Writer: Brian Buccellato
Artist: Toni Infante
Publisher: Image Comics
Release Date: May 27, 2015
The first issue of Sons of the Devil, from writer Brian Buccellato and artist Toni Infante, begins in shadows, both literally and narratively. It’s 1989, and a couple appears to be engaged in an act of kidnapping that soon turns much more violent. The story then pivots to the present day, following a young man named Travis whose nature seems equally geared toward compassion and bare-knuckle brawling. There’s more going on, however: Klay, a private investigator with whom Travis shares some history, is conducting a search into Travis’ troubled family history. With an expansive blue sky overhead and a familiar milieu of detectives, brusque police officers and a central character who instigates periodic run-ins with the proverbial law, the whole affair feels familiar—a classic California noir.
This template remains until the last few pages of the issue, when the scope of the book shifts down a slightly different byroad. That’s not to say that there’s a huge “everything you know is wrong” twist.

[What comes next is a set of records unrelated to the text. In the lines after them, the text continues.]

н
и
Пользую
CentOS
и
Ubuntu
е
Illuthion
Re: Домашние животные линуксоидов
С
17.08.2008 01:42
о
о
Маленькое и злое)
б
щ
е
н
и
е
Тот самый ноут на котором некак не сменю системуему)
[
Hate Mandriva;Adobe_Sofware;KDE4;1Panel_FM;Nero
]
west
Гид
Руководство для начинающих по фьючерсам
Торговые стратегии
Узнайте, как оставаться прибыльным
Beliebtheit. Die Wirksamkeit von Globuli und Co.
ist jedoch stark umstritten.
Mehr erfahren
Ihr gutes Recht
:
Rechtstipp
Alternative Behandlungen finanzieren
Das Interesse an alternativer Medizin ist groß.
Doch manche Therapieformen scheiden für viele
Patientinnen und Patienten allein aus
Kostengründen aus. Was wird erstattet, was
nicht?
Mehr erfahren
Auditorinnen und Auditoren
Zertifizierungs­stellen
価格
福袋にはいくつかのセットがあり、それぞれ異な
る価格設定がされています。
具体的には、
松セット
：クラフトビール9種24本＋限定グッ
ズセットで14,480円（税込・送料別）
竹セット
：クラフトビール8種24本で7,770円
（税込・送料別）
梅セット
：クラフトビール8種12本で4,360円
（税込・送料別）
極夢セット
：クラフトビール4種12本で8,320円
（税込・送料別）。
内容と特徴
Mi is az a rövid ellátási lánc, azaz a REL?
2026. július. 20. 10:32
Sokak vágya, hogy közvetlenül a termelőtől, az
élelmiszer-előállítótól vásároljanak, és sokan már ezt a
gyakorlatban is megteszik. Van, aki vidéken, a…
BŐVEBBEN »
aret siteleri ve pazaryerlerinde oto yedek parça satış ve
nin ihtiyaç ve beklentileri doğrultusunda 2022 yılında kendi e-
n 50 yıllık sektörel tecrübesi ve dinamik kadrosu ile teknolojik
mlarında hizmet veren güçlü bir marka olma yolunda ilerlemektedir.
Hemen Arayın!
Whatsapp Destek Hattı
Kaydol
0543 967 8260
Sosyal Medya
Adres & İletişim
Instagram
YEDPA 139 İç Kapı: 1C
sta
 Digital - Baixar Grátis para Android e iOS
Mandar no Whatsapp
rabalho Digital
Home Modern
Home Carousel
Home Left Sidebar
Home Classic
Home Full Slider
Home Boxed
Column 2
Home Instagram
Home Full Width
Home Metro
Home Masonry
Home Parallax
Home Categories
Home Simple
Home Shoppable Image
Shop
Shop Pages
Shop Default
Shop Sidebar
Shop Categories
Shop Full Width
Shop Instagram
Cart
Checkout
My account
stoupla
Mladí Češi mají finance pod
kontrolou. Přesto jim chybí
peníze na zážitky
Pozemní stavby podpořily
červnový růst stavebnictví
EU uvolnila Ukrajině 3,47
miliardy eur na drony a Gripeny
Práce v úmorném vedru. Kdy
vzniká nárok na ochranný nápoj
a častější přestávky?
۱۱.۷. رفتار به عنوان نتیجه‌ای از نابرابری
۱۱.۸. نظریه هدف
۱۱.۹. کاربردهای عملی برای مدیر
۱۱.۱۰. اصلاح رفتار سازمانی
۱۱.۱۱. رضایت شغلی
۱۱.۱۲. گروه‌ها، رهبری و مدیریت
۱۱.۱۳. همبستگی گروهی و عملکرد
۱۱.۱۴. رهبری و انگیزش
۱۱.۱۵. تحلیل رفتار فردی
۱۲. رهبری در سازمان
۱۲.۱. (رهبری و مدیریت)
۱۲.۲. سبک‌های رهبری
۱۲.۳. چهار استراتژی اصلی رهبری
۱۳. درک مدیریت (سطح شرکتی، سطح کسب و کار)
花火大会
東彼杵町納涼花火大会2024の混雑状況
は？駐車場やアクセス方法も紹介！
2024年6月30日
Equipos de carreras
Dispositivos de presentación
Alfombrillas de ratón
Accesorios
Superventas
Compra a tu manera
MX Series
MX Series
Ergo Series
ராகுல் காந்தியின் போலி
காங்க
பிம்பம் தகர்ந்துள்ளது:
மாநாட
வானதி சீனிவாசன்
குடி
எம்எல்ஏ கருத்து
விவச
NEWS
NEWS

Instead, in the span of a few pages, Buccellato’s script opens the door to a very different sort of crime story, with a much more sinister scope. Sons of the Devil #1 is an issue in which the past is a constant presence: Travis’ mysterious origins, his fraught backstory with Klay, and the actions of a mysterious man whose meeting with the detective sets the plot in motion.
Though the plot is immediately enticing, some of the characterization can feel slightly on-the-nose. Travis’ first scene reveals his good-guy charisma with the 20-something assisting a lost child, inviting the wrath of his boss when he shows up late. Buccellato’s script also plays with the “hapless underdog” archetype soon afterwards: Travis responds to his boss swiftly with violence, showcasing a very different side of his personality, as well as revealing an inherent unpredictability that runs through the rest of his interactions. It’s also an action that has consequences for Travis, which in turn establishes another subplot that links back up to another mysterious player. For establishing a number of characters and their intersecting histories, this issue is also more neatly constructed than it appears at first glance.
Toni Infante’s art aids the mood substantially, with the illustrator framing many of the panels at odd, canted angles, pronouncing the narrative’s disorientation further. The overall layouts also enter innovative territory, with a grid suddenly fragmenting, for instance. And the restrained color palette, heavy on the blues and grays, sometimes shifts into a redder register—all of which echoes the mismatched colors of Travis’ eyes. It’s a nice, subtle touch in a book that also features several less-than-subtle acts of violence.
The mysteries revealed in the debut of Sons of the Devil are the kind of plot threads that can simmer for months. In addition, the character dynamics are immediately interesting and the elements introduced at the end of the issue promise a less predictable ride than one might expect. It’s a visceral work, dynamically told, with the potential to head to some decidedly sinister, disorienting places.